2025 Theses Doctoral

Nanomedicine for Transmucosal Delivery of Drugs and Genome Editors

Ding, Suwan

Transmucosal delivery—via oral and intranasal routes—offers a compelling alternative to injection-based administration of biologics, enhancing patient compliance, enabling site-specific action, and reducing systemic toxicity. However, mucosal surfaces present significant physiological barriers to large molecules, including enzymatic degradation, mucus entrapment, and limited epithelial permeability. This dissertation presents nanomedicine-based strategies for non-invasive delivery of gene editors, small molecules, and peptide therapeutics across mucosal barriers, validated through preclinical studies that span genome editing, anti-inflammatory therapy, and metabolic disease intervention.

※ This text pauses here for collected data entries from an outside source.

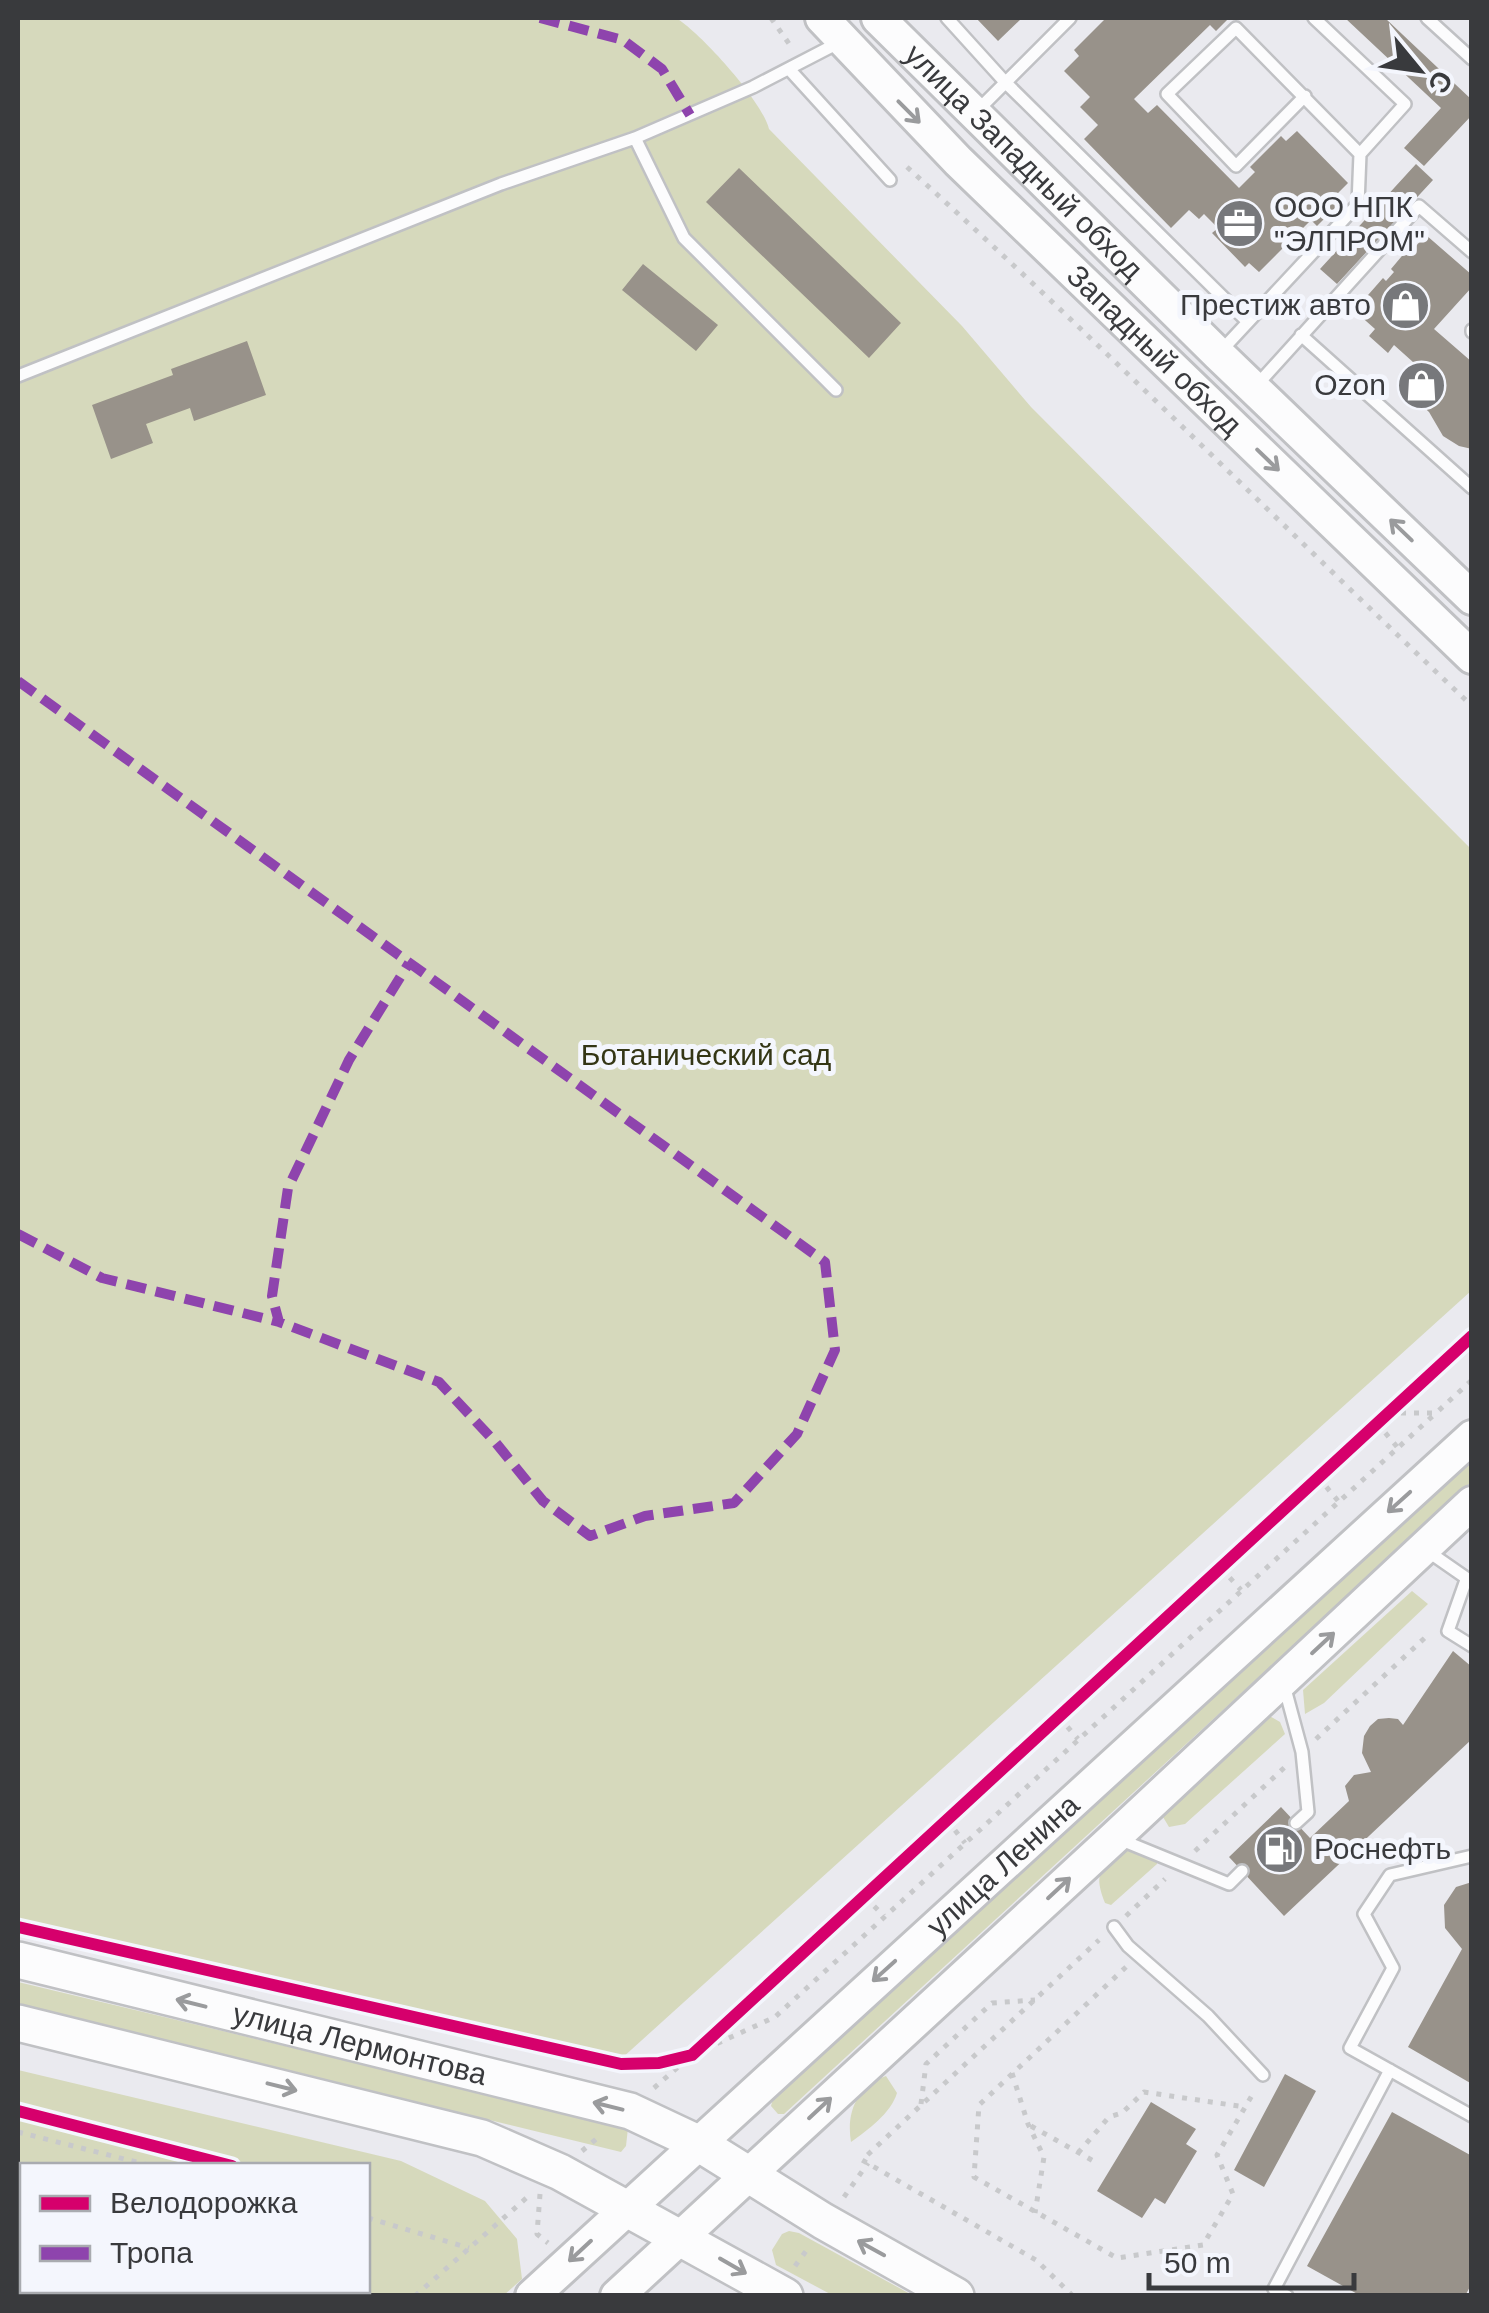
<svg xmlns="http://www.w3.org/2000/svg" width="1489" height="2313" font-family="Helvetica,sans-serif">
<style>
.green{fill:#d6d9bc;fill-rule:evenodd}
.building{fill:#98928a}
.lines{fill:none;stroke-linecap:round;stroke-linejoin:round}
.lane-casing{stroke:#c0c1c4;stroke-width:16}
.secondary-casing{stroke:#c0c1c4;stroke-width:38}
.primary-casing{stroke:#c0c1c4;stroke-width:40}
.path{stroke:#c8c9cb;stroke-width:5;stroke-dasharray:5 8;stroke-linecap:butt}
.lane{stroke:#fcfcfd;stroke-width:11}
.secondary{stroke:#fcfcfd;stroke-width:32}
.primary{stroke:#fcfcfd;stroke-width:35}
.quiet{stroke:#8e44ad;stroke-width:10;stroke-dasharray:20 10;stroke-linecap:butt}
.cycleway-casing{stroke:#f4f6fd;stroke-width:19}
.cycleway{stroke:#d6006c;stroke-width:12}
.oneway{stroke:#9a9b9d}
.labels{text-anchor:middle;stroke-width:10;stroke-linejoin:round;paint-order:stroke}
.street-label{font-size:30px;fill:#393a3d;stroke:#f4f6fd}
.poi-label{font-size:30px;fill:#393a3d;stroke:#f4f6fd;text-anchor:start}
.park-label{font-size:30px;fill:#343615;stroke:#f4f6fd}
</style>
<rect width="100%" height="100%" fill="#eaeaef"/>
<!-- green -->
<path class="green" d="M 18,18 L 676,18 C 700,32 763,102 769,129 L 962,326 L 1031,407 L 1471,849 L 1471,1291 L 621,2059 L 18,1918 Z
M 1471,1458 L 1471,1482 L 784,2114 L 778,2114 L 771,2106 L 773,2099 Z
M 1412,1591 L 1428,1604 L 1324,1703 L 1305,1714 L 1303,1690 Z
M 1266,1714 L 1280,1722 L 1285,1734 L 1185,1824 L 1169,1827 L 1160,1812 Z
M 1124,1849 L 1157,1860 L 1157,1864 L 1111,1905 L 1105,1903 C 1093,1873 1100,1868 1124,1849 Z
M 18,1982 L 628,2128 L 626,2146 L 621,2152 L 18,2005 Z
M 18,2070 L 401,2161 L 485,2201 L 517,2239 L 522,2279 L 503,2296 L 18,2295 ZM 22,2166 L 368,2166 L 368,2290 L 22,2290 Z
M 886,2076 L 897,2093 C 891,2113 868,2130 851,2142 C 846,2112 857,2087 886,2076 Z
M 789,2231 L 799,2233 L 912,2295 L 832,2295 L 776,2265 L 772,2250 L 782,2234 Z"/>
<!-- building -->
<path class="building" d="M 976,18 L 1022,18 L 998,41 Z
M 1106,18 L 1229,18 L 1216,31 L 1210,25 L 1134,99 L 1148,113 L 1157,105 L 1239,188 L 1255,172 L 1250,167 L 1281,136 L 1286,141 L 1297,131 L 1348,183 L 1333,198 L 1339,204 L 1317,226 L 1311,220 L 1297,234 L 1303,240 L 1289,254 L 1283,248 L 1259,272 L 1249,263 L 1245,267 L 1212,233 L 1218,228 L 1204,214 L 1199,219 L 1189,210 L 1171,228 L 1084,139 L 1098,125 L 1080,107 L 1090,97 L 1064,71 L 1079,56 L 1074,50 Z
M 1345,18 L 1385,18 L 1472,100 L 1472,115 L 1424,166 L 1404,148 L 1441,108 Z
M 1416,164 L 1433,180 L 1337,284 L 1320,269 Z
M 739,168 L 901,323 L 869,358 L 706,202 Z
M 1426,235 L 1472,275 L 1472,287 L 1434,329 L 1472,362 L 1472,449 L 1459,446 L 1443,436 L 1429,412 L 1417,401 L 1421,396 L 1410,386 L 1423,371 L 1394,345 L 1388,353 L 1369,336 L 1375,329 L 1357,313 L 1364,305 L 1361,303 L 1383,278 L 1386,281 L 1394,272 L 1391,269 L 1412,244 L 1415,247 Z
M 643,264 L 718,325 L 696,351 L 622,290 Z
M 247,341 L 266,395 L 194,421 L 190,408 L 146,424 L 153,443 L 111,459 L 92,405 L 173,375 L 171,369 Z
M 1453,1651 L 1472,1667 L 1472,1739 L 1284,1916 L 1229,1857 L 1281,1807 L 1310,1838 L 1349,1801 L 1345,1786 L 1354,1775 L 1371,1772 L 1362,1753 L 1364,1736 L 1370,1726 L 1378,1719 L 1389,1718 L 1398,1719 L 1403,1725 Z
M 1472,1882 L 1472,2084 L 1408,2047 L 1462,1949 L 1445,1928 L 1444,1905 L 1456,1887 Z
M 1285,2074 L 1316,2091 L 1264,2187 L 1234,2170 Z
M 1151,2102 L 1196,2129 L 1186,2144 L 1197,2151 L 1165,2204 L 1155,2198 L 1142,2218 L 1097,2191 Z
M 1392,2112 L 1472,2156 L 1472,2283 L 1465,2296 L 1361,2296 L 1307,2266 Z"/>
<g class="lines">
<defs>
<path id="lane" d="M 947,18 L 1005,82 L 1248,322
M 1314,18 L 1405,104 L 1360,154
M 1427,18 L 1472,59
M 789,69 L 890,180
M 977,111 L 1070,18
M 635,138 L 684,238 L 836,390
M 1472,330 L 1472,332
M 1301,335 L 1472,488
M 1221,351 L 1358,204 L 1360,154 L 1236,28 L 1167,94 L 1236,166 L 1305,96
M 18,376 L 501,184 L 635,138 L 753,87 L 838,43
M 1257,385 L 1419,206 L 1472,252
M 1426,1550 L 1472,1582
M 1466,1580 L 1448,1631 L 1472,1646
M 1284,1685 L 1302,1752 L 1308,1812 L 1296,1823
M 1119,1839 L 1229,1884 L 1242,1871
M 1472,1856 L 1390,1875 L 1364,1914 L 1393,1968 L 1350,2048 L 1472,2116
M 1114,1927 L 1128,1946 L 1208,2016 L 1263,2075
M 1287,2296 L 1274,2289 L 1390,2070"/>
<g id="secondary">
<path id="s1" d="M 822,18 L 958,161 L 1472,657"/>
<path id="s2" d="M 878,18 L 1218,354 L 1472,598"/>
<path id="s3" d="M 532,2296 L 1472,1437"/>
<path d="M 617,2296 L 1115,1837 L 1472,1503"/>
</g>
<g id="primary">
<path id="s4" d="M 18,1960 L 630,2111 L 698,2143 L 823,2221 L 956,2296"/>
<path d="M 18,2023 L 482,2138 L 560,2172 L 785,2296"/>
</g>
</defs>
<!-- lane casing -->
<use href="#lane" class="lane-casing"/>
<!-- secondary casing -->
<use href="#secondary" class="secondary-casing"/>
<!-- primary casing -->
<use href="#primary" class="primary-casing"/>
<!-- path -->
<path class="path" d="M 771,18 L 792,48
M 907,167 C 1100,342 1283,527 1472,706
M 1388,1413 L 1436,1413 L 1472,1380
M 1377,1423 L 1398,1448
M 1318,1477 L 1339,1502
M 1221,1568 L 1241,1590
M 1059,1717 L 1078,1739
M 1316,1739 L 1429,1634
M 947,1820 L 965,1843
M 1195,1851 L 1286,1766
M 865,1897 L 884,1916
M 1126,1916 L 1165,1879
M 137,1955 L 621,2064 L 659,2063 L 688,2056
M 1126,1967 L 979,2105 L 974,2177 L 1117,2258 L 1203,2245 L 1233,2194 L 1217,2155 L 1254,2092
M 1012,2073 L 1028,2124 L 1044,2157 L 1035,2213
M 654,2088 L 692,2055 L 775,2017 L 1436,1413
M 921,2104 L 926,2064 L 992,2003 L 1035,2000
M 1031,2126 L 1097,2163
M 18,2132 L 152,2166
M 582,2151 L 601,2135
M 1078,2153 L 1109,2117 L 1122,2113 L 1144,2092 L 1245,2107
M 540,2194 L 537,2234 L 548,2243
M 844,2197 L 868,2163
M 18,2213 L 22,2216
M 368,2218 L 469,2248
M 18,2258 L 22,2260
M 795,2266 L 809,2247
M 75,2290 L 77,2296
M 148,2290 L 168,2296
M 45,2296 L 49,2290
M 415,2296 L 532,2193
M 1073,2296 L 1036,2260 L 862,2160 L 1099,1940"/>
<!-- lane -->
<use href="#lane" class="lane"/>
<!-- secondary -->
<use href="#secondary" class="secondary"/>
<!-- primary -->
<use href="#primary" class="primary"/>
<!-- quiet -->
<path class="quiet" d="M 540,18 L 623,40 L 662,69 L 690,115
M 18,681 L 825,1262 L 835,1350 L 797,1434 L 734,1503 L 645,1516 L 590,1536 L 543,1501 L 496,1443 L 439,1382 L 279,1322 L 272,1296 L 288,1188 L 349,1060 L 409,963
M 18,1234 L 102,1278 L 279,1322"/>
<defs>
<path id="cycleway" d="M 18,1927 L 621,2064 L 659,2063 L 692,2055 L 1472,1336
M 18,2111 L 232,2166"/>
</defs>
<!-- cycleway casing -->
<use href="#cycleway" class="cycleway-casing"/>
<!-- cycleway -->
<use href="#cycleway" class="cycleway"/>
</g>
<!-- one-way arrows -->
<defs><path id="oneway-shaft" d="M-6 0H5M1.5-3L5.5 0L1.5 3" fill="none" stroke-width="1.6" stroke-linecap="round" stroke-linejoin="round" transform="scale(2.5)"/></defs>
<g class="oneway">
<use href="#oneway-shaft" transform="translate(909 112) rotate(45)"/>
<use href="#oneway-shaft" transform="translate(1268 460) rotate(44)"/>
<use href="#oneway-shaft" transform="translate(1401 530) rotate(-136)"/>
<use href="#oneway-shaft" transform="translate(1399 1502) rotate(138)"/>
<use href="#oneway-shaft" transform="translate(1323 1643) rotate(-43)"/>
<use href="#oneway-shaft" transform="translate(1059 1888) rotate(-43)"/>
<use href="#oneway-shaft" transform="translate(884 1971) rotate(138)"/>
<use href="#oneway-shaft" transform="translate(191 2003) rotate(-166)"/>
<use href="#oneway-shaft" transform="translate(282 2087) rotate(14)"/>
<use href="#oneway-shaft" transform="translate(608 2106) rotate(-166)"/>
<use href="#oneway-shaft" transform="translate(820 2108) rotate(-43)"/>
<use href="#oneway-shaft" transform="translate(871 2248) rotate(-151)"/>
<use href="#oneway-shaft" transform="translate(580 2251) rotate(137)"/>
<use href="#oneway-shaft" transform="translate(733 2266) rotate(30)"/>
</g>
<!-- icons -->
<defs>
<symbol id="office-disc" viewBox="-11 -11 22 22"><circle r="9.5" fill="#77787b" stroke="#f4f6fd"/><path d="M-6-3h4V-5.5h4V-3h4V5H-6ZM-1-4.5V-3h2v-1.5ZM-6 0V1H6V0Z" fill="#fff"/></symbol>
<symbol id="shop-disc" viewBox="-11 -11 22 22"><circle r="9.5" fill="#77787b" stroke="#f4f6fd"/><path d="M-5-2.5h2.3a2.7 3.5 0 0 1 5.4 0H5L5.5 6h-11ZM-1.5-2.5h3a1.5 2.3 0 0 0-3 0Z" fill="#fff"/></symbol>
<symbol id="fuel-disc" viewBox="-11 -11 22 22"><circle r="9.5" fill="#77787b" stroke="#f4f6fd"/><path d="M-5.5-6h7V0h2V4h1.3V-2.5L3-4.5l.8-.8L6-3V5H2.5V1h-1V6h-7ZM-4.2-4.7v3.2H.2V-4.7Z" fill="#fff"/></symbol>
</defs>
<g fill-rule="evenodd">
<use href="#office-disc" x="1212" y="196" width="55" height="55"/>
<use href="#shop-disc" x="1378" y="278" width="55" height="55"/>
<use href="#shop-disc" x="1394" y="358" width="55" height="55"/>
<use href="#fuel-disc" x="1252" y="1822" width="55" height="55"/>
</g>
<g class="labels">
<!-- street labels -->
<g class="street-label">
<text dy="10" stroke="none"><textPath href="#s2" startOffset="205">улица Западный обход</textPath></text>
<text dy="10" stroke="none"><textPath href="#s1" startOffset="470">Западный обход</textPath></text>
<text dy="10" stroke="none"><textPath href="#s3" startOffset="638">улица Ленина</textPath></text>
<text dy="10" stroke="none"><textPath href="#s4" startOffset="352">улица Лермонтова</textPath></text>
</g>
<!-- poi labels -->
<g class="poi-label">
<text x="1274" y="217">ООО НПК<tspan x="1274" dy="34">"ЭЛПРОМ"</tspan></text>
<text x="1371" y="315" text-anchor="end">Престиж авто</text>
<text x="1386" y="395" text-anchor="end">Ozon</text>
<text x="1314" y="1859">Роснефть</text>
</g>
<!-- park labels -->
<g class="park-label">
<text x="706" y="1065">Ботанический сад</text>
</g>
</g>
<!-- border -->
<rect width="1489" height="2313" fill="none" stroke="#393a3d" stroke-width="40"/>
<!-- legend -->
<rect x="20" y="2163" width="350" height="130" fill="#f4f6fd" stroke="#a9abb0" stroke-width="2.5"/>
<rect x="40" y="2196" width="50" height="15" fill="#d6006c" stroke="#a9abb0" stroke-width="2.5"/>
<text x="110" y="2213" font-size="30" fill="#393a3d">Велодорожка</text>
<rect x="40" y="2246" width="50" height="15" fill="#8e44ad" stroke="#a9abb0" stroke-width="2.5"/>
<text x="110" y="2263" font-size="30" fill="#393a3d">Тропа</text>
<!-- north arrow -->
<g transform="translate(1419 70) rotate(119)" stroke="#f4f6fd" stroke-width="8" paint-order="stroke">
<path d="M0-8L18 38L0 25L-18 38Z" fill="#393a3d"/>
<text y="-15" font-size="28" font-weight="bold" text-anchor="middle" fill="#393a3d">С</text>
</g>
<!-- scale -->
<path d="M1149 2273v15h205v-15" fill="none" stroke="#393a3d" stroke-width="5"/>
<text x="1164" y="2273" font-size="30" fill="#393a3d" stroke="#f4f6fd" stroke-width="8" paint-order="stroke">50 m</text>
</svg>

To enable oral gene editing, we developed a β-glucan-coated polyplex nanoparticle designed to overcome gastrointestinal degradation and target gut-associated lymphoid tissues (GLATs) via Dectin-1–mediated uptake. The formulation exhibited strong mucosal stability, plasmid protection, and cellular uptake in vitro. In vivo, it achieved intestinal transgene expression and functional genome editing in CRISPR-reporter mice. Mechanistic studies confirmed its selective uptake by M cells and immune cells in Peyer’s patches, offering a promising strategy for GALTs-specific gene modulation without injections.

For inflammatory bowel disease (IBD), we synthesized fluoxetine–PEG conjugates to enhance local gastrointestinal retention and minimize systemic exposure. Multi-arm PEG scaffolds improved mucosal stability and boosted serotonin transporter binding. In DSS-induced colitis models, oral PEG–4–FLX significantly reduced weight loss, colon shortening, and histological inflammation. These results highlight the value of rational conjugation chemistry to reengineer systemically active drugs for targeted, safer anti-inflammatory therapy within the gut.

To treat obesity through central nervous system pathways, we developed an intranasal polymeric nanoparticle for delivery of GLP-1 receptor agonists. This platform bypassed the blood–brain barrier via olfactory transport, enabling selective accumulation in specific brain regions. In diet-induced obese mice, treatment led to sustained weight loss, reduced food intake, and promising glycemic control. The approach minimized peripheral exposure and side effects, supporting intranasal delivery as a feasible, non-invasive strategy for targeting brain circuits in metabolic disease.

Collectively, this dissertation demonstrates the potential of nanomedicine-enabled transmucosal delivery to administer a diverse array of therapeutic modalities without injection. By integrating rational design with disease-specific needs, this work provides a foundation for translating non-invasive gene and drug therapies to the clinic across inflammatory, genetic, and metabolic disorders.